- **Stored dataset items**
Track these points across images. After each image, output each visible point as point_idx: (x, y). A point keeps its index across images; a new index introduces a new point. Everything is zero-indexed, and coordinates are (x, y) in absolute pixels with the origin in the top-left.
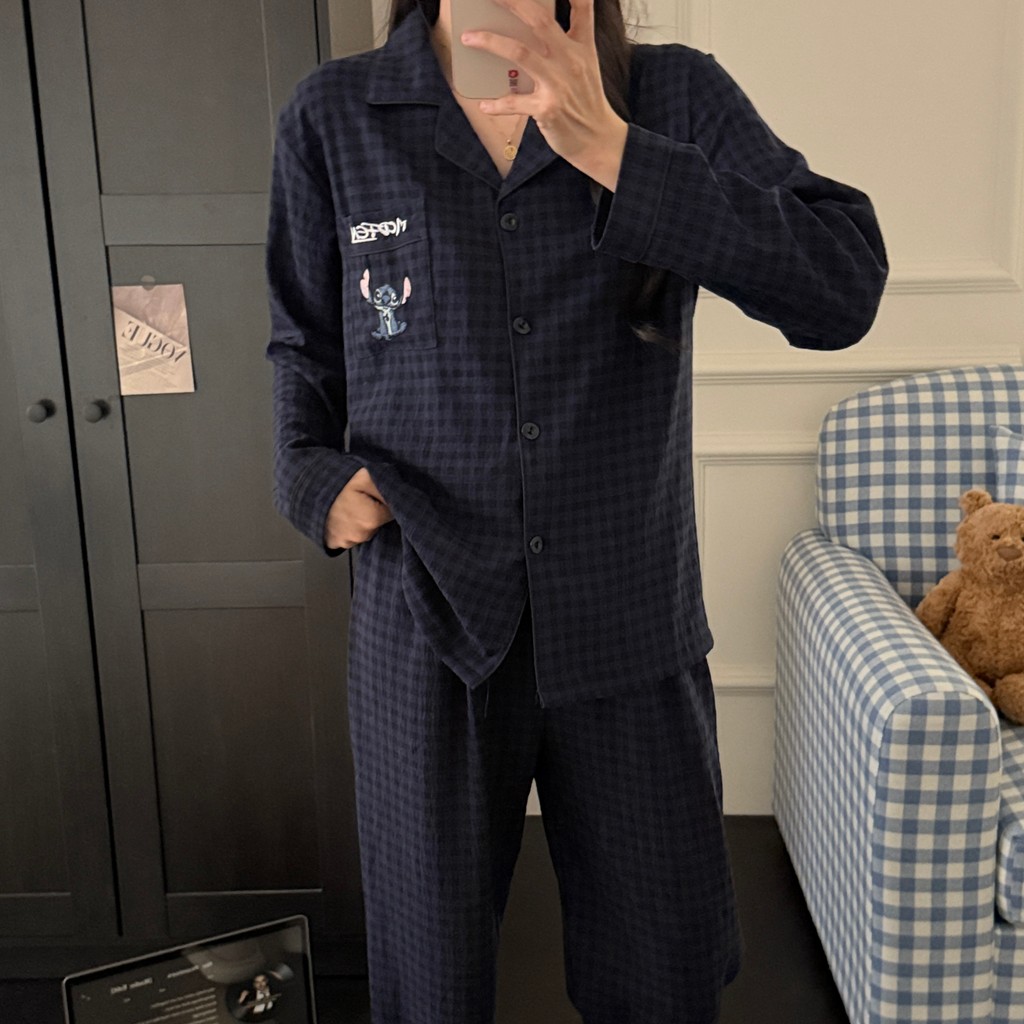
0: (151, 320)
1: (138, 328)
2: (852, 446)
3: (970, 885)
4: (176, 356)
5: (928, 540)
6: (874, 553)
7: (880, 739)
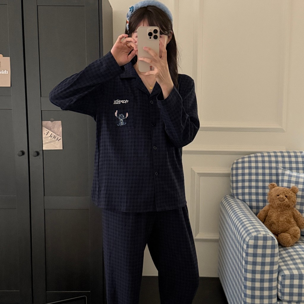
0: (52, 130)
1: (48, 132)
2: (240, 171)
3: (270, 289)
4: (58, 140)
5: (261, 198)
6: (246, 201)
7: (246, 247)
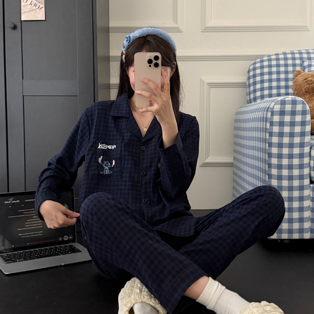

- **Directions**
What comes back should match the records exactly, minus any pictures.

- **Output of the task**
Track these points across images. After each image, output each visible point as point_idx: (x, y). A point keeps its index across images; a new index introduces a new point. Everything is zero-indexed, and coordinates are (x, y) in absolute pixels with the origin in the top-left.
0: (151, 320)
1: (138, 328)
2: (852, 446)
3: (970, 885)
4: (176, 356)
5: (928, 540)
6: (874, 553)
7: (880, 739)
0: (52, 130)
1: (48, 132)
2: (240, 171)
3: (270, 289)
4: (58, 140)
5: (261, 198)
6: (246, 201)
7: (246, 247)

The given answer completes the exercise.